KELM to KBGM, Elmira to Binghamton. Late this afternoon I'll be flying that route in the Mighty Columbia, not even twenty minutes in the air, to bring the plane to Doug for its annual inspection. The delta sierra weather isn't a great thing--given the duration of the flight, I'll need to take off with the approach plate already loaded on the tablet, ready to transition immediately from climb-out to flying an instrument approach in the rain into Binghamton. An intense few minutes. At least the ceilings aren't supposed to be particularly low.


Today's interesting read comes via my favorite blog, Lawyers Guns & Money, and diverges from their mostly political topics to excerpt this piece from the London Review of Books.



The discussion centers on the Red Sea Scrolls, which detail the daily life of the work crews who hauled limestone by boat to Giza for the construction of the pyramids. A main character is a supervisor/ship's captain named Merer, whose daily log recounts the stories of his men, their meals and drinking habits and the long-vanished ports where they labored. Absolutely fascinating stuff, hieroglyphics come to life as real people with hopes and burdens who've been dust for over four thousand years.


At the risk of the hackneyed and obvious, it gives one a little perspective, eh? Their climate and surroundings were greener and webbed with waterways, before their own experience of climate change over a hundred generations turned the place into the vast desert I recall when I flew there in 1989. They no doubt had their Trumps, their Musks, their pop stars and muddled priests and kids they'd worry about and miss on long expeditions to chisel limestone and float it to the construction site that occupied their entire generation. What of all those things they cared deeply about, things we cannot touch but for this glimpse the scrolls give us into the quotidian details of their workdays?


Remember you are dust, and to dust you will return.


Back in 1983 I took a course called Chinese Lives at USC, taught by Professor Will, a large, awkward, bald guy with a weakness for short sleeve shirts worn with a tie (ah, the things we remember!). Will was a great prof, engaging and so in love with his subject he made you want to fall in love with it as well. The structure of the course was, as the name suggests, biography, looking at the lives of certain Chinese who lived in one dynasty or the next, and finding insights into the values and the customs of the time through their stories.


The individual whose story stuck with me was Wang Yangming, one of those rarities who combined excelling as a philosopher with a life of action as a general. Sort of a Ming Dynasty version of Marcus Aurelius.


One detail I never forgot was Wang's practice each morning of reminding himself of his own mortality, and of the fleeting nature of the things that preoccupied him, by meditating in front of the coffin, his own coffin, that he ordered installed at his home.
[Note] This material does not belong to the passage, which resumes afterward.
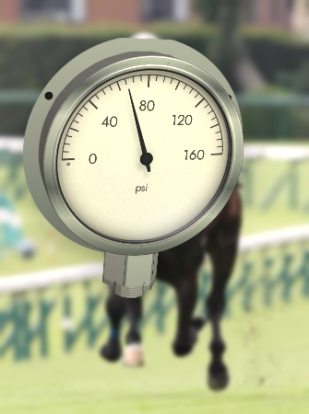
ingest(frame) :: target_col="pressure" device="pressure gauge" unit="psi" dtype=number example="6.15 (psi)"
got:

To state the obvious, those moments sharing a space with a physical reminder of his mortality helped him to live his life in a way that was paradoxically unburdened, as I recall the story. If this is where you're headed, why would you allow the worries of this moment to consume you?


I suspect Merer would lean over the gunnels of his cargo ship and tell us the same thing from the vantage point of 2600 B.C.


Time to get to work, but perhaps with a little lighter perspective on it all.